Every line of the records below that holds the word "pixels" should be copied out.

Top of Task data

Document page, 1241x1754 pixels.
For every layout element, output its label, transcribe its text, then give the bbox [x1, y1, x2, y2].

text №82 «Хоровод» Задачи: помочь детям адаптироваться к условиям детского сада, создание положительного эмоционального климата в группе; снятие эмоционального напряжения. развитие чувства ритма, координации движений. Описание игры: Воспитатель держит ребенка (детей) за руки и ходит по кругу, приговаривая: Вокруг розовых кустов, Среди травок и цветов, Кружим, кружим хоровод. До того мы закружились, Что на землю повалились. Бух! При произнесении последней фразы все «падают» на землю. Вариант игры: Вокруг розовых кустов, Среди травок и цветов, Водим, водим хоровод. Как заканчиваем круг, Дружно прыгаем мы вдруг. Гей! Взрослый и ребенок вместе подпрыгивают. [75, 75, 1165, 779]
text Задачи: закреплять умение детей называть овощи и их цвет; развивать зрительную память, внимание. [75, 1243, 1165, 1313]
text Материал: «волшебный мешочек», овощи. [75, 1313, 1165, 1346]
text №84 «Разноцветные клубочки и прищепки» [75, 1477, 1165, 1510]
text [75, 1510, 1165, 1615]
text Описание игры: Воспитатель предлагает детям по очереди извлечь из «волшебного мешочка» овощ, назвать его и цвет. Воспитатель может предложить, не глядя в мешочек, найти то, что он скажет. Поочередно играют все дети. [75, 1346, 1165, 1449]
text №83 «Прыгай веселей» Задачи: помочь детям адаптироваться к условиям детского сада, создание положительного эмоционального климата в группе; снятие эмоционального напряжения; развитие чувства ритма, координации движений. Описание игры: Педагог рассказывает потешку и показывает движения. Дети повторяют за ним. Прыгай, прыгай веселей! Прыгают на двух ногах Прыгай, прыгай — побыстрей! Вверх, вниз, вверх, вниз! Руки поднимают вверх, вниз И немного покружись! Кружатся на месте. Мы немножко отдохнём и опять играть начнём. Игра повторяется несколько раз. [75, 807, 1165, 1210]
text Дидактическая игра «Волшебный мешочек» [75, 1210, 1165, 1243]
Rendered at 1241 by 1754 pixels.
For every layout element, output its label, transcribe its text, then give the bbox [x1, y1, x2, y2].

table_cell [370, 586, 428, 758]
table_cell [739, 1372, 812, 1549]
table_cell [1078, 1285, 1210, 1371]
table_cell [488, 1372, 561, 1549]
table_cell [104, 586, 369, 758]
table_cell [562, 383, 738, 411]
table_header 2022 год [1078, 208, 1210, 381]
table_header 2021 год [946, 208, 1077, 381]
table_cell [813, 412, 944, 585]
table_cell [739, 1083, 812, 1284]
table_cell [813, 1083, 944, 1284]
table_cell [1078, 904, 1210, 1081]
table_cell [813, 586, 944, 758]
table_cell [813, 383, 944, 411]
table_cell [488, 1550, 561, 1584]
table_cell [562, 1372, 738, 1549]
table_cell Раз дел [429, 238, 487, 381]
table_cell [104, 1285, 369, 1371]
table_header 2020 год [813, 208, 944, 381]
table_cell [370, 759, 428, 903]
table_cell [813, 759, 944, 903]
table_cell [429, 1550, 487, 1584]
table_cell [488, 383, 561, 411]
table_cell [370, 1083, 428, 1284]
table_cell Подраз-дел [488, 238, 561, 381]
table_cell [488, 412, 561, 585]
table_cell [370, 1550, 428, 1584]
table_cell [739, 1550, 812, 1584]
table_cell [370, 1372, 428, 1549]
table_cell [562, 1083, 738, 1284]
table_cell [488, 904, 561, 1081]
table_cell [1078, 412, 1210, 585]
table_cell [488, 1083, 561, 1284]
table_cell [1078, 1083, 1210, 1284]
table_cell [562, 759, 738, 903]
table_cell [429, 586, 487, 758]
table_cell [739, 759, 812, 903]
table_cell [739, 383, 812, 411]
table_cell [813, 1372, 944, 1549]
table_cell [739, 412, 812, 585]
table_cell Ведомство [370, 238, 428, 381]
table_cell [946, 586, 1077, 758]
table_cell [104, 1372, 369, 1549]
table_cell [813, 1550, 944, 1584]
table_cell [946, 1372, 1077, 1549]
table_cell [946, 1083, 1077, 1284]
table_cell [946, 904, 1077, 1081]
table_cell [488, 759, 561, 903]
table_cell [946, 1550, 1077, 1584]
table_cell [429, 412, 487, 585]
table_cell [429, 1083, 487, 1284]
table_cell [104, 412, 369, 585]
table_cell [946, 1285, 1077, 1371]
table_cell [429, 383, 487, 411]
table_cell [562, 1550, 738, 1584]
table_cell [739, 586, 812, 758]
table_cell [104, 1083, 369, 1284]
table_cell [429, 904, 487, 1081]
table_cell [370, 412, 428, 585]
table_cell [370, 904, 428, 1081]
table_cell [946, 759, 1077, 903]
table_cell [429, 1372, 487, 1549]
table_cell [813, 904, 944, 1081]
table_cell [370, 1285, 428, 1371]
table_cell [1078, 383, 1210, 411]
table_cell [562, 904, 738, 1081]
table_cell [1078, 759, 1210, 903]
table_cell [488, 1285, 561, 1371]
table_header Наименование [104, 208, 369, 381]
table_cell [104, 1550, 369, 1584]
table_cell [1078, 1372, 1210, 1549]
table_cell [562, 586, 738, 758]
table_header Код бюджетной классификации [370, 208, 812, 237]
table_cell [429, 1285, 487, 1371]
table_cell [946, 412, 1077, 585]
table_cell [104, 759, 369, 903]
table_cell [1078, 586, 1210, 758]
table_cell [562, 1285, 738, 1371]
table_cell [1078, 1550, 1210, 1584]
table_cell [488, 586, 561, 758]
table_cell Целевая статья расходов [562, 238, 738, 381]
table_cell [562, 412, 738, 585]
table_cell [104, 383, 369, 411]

Bottom of Task data

Response to this task:
Document page, 1241x1754 pixels.
Rendered at 1241 by 1754 pixels.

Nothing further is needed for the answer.